Final 80s single from under-rated foursome
Year of Release: 1983
The Look have been treated somewhat shabbily over the years. Their name tends to prompt the reflex response of "Eighties one-hit wonders!", and among the most discerning - or perhaps I should say snobbish - punters there's also a tendency to regard them as plastic mod revivalists.
First things first. "I Am The Beat" may have been their only significant hit ("Feeding Time" nudged number 50), but what a hit. Powered by that stomach punch of a drumbeat and one of the sharpest, simplest and catchiest organ riffs of the era, it's far stronger than the efforts of many of the New Wave groups and sixties revivalists they were occasionally compared to. As unashamed crowd pleasers go, it's up there with "Mony Mony" and "Brown Sugar" to my ears, only I tend to actually want to hear "I Am The Beat" more often.

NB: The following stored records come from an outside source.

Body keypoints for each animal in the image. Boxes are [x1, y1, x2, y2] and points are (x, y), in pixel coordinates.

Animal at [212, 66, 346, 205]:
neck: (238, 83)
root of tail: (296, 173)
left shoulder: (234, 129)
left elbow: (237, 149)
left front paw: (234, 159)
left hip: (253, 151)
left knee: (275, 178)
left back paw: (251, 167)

Formerly known as The Kreed, The Ely group were initially signed to MCA in 1980 on a dubious "suck it and see" deal where the label pushed out a single or two to see how they fared, before deciding whether they were prepared to make a longer-term commitment. This wasn't uncommon practice at the time, and usually didn't bode well for a group - if the label lacked enough faith to commit to even one album, it was usually a sign that the band in question were not held in particularly strong esteem in the A&R department, and could find themselves pushed to one side in favour of other acts with bigger money and longer term plans behind them.
So it seemed for The Look at the time. Radio One fairly quickly picked up on the single, but MCA didn't begin to push the record hard until Simon Bates directly named the Managing Director live on air and told him to "get your finger out and promote this record - we're playing it up here and you've got a hit on your hands" (who would have thought Batesy could be so masterly and forceful about the fate of a new band?). It finally entered the Top 40 in the harsh January of 1981, and had risen to the number 6 spot by the end of the month, causing the group to begin to make regular appearances on the likes of "Top of the Pops", "Cheggars Plays Pop" and "Tiswas", lead singer Jonny Whetstone's mulleted, pleased-as-punch face peering through television screens the length and breadth of the land.

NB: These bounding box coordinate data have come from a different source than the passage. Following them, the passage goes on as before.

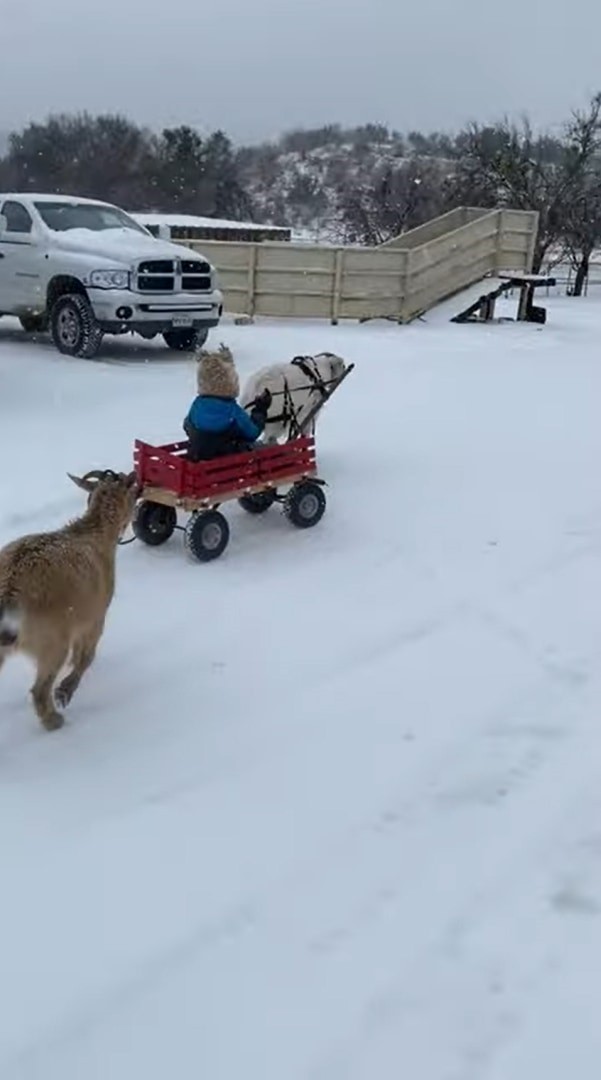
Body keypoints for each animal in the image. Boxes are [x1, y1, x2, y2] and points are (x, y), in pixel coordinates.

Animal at [0, 468, 138, 730]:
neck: (95, 532)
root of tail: (10, 592)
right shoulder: (96, 614)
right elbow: (86, 656)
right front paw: (65, 690)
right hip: (52, 638)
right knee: (40, 689)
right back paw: (54, 720)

Further singles from the group resulted in greatly diminishing returns, however. Descriptions of the period would seem to suggest that MCA mishandled the act, resulting in some rush-recorded but actually rather under-rated singles and an "over-produced" LP ("The Look") which was released long after the momentum of "I Am The Beat" had passed. By 1982, a mere year after scoring a top ten hit, they had been dropped by the label and - despite being a popular draw on the UK gig circuit -struggled to get any interest from the other majors.
Enter the PRT affiliated independent label Towerbell in 1983, home to hit-makers Joe Fagin, Natasha (of "Iko Iko" fame), Nils Lofgren and Shirley Bassey - possibly not the most credible outfit to be associated with, but a reasonable port in a storm. "Drumming Up Love" was the only single to be released from that relationship, and it's a sturdy offering in itself. Filled with the group's usual barnstorming riffs and hooks, it even displays a rawness and energy somewhat lacking in a few of their MCA releases, almost as if the lower budget did them all good.

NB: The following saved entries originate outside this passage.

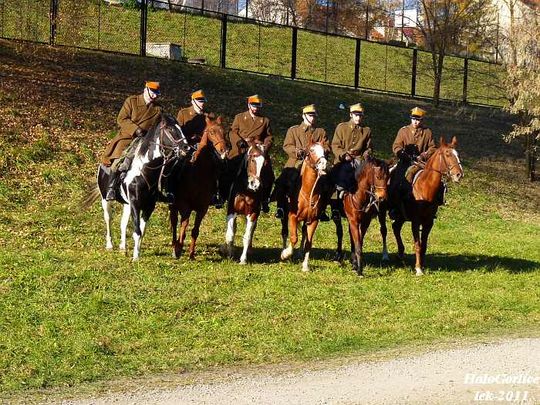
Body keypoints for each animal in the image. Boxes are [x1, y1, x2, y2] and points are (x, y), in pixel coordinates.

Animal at [83, 113, 191, 261]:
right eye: (170, 129)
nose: (187, 148)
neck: (144, 171)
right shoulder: (135, 203)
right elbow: (137, 230)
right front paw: (136, 257)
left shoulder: (148, 206)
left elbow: (142, 230)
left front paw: (137, 252)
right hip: (105, 199)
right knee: (108, 219)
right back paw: (110, 245)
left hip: (126, 204)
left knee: (123, 223)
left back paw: (123, 247)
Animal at [169, 115, 228, 259]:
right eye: (211, 132)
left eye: (224, 132)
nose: (223, 150)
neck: (198, 172)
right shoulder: (185, 205)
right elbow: (183, 227)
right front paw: (178, 249)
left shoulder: (202, 208)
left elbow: (195, 230)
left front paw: (191, 254)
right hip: (174, 205)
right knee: (174, 222)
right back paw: (174, 244)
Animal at [280, 141, 328, 272]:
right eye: (311, 150)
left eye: (325, 150)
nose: (323, 163)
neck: (307, 190)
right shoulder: (292, 217)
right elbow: (293, 237)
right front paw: (286, 254)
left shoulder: (313, 220)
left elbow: (308, 243)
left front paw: (305, 266)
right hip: (284, 214)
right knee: (285, 232)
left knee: (304, 233)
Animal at [381, 136, 464, 275]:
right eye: (447, 154)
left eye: (457, 154)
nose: (459, 174)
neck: (425, 187)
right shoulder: (415, 221)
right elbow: (418, 244)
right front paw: (418, 268)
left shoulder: (429, 222)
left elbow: (424, 245)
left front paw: (423, 265)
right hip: (381, 211)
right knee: (384, 230)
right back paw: (385, 255)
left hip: (401, 216)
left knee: (396, 227)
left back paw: (401, 253)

Sadly, the record sold disappointingly, and the group were offered no further opportunities from the label. The band have claimed that they went to the offices for a meeting only to find the premises "boarded up", which is interesting as while Towerbell definitely did cease trading in 1986, that's some time after this single's failure and presumably long after The Look originally split. We can only assume that Towerbell moved premises and failed to pick up the option to release any more of the band's work in the process, leaving the bemused group "waiting in reception" as they say in the music biz, only in a most chilly, unusual and undignified way.
The band unexpectedly reformed in 2005 with the rather good new LP "Pop Yowlin'", which featured a spruced up and far better version of the B-side here, as well as featuring "I Am The Beat" as a bonus track. As strange as it may seem, for fans of the original Look sound it's probably a better buy than their 1981 debut LP. 2013 also saw the release of the more rounded and ambitious third album "Tunes and Stories", which is probably the late flowering group's finest long playing work.
They appear to have been lying low since, but I do hope they dust off their gear and treat us to some more recordings and live shows soon. At best, they may eventually be more broadly recognised as a group who have far much more to offer than their one large hit, and at worst, there's an eighties revival circuit out there which offers just financial rewards and must surely have space for them. Take a look at their last single "Made It All" and remind yourself of the fact that not all groups deteriorate with age - some actually find their feet.